Volkswagen will 1,5 Millionen E-Autos bis 2025 verkaufen

Volkswagen hat bisher rund 125.000 reine Elektroautos verkauft und plant bis 2025 mit 1,5 Millionen Fahrzeugen mit Elektromotor. Das bisherige Ziel lag bei einer Million Fahrzeugen. Woher der Optimismus kommt, bleibt unklar.

Volkswagen hebt seine Prognose für den Verkauf von Elektroautos deutlich an: Bis 2025 sollen nicht 1 Million, sondern 1,5 Millionen Fahrzeuge mit Elektroantrieb verkauft werden. Die Millionenmarke will VW bereits 2023 erreichen.

Diese Prognose ist sehr optimistisch: Bisher hat VW 104.000 E-Golf und 21.000 E-Up! verkauft. Macht insgesamt 125.000 Elektroautos.

"Das Jahr 2020 wird ein Schlüsseljahr für die Transformation von Volkswagen: Mit dem Marktstart des ID.3 und weiteren attraktiven Modellen der ID.-Familie wird unsere E-Offensive nun auch auf der Straße sichtbar", erklärte Thomas Ulbrich, Vorstand E-Mobilität der Marke Volkswagen. "Die neue Gesamtplanung von 1,5 Millionen E-Autos im Jahr 2025 zeigt: Die Menschen wollen klimafreundliche, individuelle Mobilität - und wir machen das für Millionen von Menschen erschwinglich."

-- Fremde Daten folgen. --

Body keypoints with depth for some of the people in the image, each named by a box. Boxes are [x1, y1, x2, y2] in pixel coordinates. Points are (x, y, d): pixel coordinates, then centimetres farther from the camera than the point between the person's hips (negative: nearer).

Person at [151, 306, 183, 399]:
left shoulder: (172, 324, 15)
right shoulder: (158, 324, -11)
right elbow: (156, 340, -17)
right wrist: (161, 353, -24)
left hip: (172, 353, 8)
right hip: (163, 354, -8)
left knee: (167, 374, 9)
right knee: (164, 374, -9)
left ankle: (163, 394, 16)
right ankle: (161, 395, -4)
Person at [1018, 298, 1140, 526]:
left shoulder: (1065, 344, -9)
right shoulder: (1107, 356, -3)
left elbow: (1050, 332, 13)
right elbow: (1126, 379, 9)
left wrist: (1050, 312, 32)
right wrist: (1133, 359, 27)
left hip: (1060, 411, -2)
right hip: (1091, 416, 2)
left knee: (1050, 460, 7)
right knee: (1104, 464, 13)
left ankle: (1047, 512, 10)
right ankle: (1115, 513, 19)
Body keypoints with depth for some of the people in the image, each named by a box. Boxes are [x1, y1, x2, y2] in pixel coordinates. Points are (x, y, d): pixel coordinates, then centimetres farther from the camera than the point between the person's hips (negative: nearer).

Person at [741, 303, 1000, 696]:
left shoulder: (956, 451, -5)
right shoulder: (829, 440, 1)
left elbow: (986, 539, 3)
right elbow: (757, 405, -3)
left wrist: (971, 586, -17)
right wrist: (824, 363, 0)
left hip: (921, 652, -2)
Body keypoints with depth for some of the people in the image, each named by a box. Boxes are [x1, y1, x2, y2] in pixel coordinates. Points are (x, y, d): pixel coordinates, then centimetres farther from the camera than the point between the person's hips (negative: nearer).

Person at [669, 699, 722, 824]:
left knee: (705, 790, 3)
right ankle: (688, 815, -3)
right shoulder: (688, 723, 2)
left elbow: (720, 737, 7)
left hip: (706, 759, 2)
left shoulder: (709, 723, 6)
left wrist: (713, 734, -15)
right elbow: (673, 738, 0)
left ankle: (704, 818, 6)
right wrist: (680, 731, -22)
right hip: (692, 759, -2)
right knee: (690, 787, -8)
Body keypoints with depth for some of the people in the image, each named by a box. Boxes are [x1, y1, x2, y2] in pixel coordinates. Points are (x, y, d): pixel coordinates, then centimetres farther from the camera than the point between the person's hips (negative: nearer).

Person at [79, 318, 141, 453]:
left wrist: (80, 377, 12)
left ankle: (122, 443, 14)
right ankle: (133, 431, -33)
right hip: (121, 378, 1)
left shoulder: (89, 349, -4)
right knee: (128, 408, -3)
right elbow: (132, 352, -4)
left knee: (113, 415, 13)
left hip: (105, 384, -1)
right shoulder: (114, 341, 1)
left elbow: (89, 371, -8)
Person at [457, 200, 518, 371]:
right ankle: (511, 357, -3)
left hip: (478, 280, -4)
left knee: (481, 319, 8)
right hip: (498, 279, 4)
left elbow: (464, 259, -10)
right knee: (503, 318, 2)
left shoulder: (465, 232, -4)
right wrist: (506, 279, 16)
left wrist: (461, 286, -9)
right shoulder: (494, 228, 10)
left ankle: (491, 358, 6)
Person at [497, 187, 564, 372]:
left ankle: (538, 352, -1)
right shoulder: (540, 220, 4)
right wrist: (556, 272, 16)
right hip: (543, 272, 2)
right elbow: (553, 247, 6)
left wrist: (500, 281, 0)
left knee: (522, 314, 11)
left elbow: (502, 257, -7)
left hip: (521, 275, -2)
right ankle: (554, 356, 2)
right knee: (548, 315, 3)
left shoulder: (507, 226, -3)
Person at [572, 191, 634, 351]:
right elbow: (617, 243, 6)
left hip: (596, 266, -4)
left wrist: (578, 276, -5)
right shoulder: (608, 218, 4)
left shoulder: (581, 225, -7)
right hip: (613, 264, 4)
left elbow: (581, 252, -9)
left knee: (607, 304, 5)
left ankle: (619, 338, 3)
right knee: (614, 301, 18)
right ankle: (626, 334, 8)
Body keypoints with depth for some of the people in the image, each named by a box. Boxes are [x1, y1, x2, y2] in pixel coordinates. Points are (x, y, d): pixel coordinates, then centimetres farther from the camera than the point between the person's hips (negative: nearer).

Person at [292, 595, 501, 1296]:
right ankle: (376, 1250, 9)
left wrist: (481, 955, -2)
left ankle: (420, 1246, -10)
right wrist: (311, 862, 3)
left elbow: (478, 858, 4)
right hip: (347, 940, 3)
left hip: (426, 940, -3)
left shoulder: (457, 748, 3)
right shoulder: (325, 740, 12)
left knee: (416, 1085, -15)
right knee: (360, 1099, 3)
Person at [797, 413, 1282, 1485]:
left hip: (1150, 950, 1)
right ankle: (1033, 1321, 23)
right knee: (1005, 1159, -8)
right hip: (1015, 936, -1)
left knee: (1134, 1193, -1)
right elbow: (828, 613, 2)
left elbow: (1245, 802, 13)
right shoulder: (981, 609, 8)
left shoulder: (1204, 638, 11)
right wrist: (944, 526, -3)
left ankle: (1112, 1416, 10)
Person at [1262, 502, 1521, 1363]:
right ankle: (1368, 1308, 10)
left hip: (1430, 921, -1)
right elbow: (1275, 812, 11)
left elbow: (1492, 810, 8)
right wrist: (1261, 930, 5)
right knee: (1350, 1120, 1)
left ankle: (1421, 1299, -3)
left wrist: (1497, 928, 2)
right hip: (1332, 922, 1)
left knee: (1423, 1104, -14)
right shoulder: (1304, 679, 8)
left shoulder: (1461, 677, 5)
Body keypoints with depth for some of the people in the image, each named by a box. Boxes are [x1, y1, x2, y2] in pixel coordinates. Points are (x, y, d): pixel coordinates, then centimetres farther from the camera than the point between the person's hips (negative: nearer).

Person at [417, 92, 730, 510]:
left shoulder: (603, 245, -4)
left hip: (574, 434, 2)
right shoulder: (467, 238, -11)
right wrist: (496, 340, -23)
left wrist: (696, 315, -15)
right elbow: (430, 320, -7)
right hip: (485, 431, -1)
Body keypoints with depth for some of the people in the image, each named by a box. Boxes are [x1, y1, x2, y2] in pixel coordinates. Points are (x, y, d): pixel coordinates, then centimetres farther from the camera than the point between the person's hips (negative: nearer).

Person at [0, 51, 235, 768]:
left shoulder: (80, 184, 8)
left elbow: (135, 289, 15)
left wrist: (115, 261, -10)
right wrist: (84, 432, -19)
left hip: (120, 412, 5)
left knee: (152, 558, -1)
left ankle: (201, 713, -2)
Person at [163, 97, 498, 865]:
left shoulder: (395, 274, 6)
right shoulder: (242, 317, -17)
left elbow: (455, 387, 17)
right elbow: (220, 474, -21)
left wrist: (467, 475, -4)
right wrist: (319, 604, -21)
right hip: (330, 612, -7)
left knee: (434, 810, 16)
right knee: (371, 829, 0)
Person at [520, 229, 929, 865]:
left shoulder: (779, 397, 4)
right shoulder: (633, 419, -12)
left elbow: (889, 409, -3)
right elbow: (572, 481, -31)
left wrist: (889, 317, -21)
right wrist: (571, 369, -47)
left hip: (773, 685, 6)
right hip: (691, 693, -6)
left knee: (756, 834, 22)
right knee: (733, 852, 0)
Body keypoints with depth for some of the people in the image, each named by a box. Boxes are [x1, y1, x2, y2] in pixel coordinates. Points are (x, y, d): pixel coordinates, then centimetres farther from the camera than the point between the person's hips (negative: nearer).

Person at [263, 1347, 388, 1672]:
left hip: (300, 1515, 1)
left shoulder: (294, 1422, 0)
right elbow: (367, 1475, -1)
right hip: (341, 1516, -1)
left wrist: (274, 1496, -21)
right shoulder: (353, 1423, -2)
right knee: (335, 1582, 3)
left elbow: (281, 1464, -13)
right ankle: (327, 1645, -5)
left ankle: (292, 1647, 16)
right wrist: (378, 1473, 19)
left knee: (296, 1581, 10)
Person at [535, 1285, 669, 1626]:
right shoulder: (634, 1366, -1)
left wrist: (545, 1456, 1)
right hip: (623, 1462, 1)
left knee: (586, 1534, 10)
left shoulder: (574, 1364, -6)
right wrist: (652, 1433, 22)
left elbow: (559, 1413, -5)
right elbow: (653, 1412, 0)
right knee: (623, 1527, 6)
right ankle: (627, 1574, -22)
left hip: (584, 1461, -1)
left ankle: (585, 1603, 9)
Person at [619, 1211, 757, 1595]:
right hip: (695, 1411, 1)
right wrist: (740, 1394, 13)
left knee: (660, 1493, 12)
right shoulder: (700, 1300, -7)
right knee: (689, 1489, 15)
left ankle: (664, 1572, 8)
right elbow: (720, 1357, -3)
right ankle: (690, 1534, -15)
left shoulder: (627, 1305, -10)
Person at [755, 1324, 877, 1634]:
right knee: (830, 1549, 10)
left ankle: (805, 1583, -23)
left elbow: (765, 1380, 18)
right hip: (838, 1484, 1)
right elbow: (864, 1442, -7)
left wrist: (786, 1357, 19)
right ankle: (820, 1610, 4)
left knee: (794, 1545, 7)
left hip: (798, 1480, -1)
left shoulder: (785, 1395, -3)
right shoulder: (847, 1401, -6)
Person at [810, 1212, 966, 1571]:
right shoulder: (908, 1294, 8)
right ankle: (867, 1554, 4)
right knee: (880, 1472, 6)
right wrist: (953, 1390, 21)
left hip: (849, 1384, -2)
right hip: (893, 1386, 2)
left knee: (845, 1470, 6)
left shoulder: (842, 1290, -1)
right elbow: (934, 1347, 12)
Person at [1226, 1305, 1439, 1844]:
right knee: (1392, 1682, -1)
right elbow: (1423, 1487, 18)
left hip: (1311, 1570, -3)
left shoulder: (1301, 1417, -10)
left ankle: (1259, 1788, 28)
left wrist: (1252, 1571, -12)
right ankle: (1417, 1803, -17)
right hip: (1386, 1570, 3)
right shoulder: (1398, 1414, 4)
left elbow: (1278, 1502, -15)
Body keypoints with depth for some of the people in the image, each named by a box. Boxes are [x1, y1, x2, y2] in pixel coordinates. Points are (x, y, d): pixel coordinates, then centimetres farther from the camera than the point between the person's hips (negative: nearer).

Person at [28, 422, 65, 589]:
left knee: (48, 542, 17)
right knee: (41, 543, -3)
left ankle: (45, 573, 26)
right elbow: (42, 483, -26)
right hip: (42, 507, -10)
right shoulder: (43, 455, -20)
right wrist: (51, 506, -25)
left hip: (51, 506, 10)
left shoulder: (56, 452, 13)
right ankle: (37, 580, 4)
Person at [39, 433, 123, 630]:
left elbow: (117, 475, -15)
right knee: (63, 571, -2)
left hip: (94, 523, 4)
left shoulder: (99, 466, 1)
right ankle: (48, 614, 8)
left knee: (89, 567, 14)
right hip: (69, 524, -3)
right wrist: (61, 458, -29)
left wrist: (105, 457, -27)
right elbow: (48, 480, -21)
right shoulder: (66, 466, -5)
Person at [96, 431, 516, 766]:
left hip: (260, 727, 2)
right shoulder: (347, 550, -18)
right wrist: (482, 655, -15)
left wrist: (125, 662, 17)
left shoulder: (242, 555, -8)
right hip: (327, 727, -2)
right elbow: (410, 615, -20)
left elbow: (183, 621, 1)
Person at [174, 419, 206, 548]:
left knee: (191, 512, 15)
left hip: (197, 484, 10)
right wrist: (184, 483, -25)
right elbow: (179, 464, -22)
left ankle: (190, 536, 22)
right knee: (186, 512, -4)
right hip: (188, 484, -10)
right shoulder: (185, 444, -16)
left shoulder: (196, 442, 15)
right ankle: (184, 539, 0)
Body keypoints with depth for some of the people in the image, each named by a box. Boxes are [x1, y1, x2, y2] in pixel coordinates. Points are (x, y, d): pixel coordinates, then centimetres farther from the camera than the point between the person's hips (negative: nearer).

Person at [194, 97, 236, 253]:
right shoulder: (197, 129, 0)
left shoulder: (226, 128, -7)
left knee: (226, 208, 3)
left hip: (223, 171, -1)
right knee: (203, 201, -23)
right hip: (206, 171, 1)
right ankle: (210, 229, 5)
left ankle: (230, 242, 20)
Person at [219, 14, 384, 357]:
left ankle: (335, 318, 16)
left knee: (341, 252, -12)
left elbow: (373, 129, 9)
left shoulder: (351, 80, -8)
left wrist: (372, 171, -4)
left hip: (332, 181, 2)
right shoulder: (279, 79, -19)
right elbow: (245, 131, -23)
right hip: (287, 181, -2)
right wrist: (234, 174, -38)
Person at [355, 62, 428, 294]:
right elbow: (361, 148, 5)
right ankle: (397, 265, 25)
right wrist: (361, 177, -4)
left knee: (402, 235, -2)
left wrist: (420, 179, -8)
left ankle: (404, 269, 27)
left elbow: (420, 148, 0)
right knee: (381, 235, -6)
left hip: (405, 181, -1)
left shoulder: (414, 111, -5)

Die Realität sah zumindest 2019 ein wenig anders aus: Etwa 1,5 Prozent der Neuzulassungen dürften reine Elektroautos sein. Genau lässt sich das aufgrund fehlender Dezember-Angaben des Kraftfahrt-Bundesamtes noch nicht sagen. Fest steht: Das sind homöopathische Mengen. Es müsste in den nächsten drei Jahren eine extreme Umschichtung in Richtung Elektroautos erfolgen, die auch massive Anforderungen an den Ausbau der Ladeinfrastruktur stellen würde.

Volkswagen plagen zudem noch Probleme mit dem ID.3, dem ersten nur für den Elektroantrieb konstruierten Auto des Konzerns. Derzeit werden die Fahrzeuge gebaut, ohne dass die Software direkt installiert werden kann. Das Problem soll sich bis in den Frühling 2020 ziehen. Das Auto soll erst ab Mitte kommenden Jahres ausgeliefert werden. Ob es durch die Softwareprobleme zu Verzögerungen bei der Auslieferung kommt, ist nicht bekannt.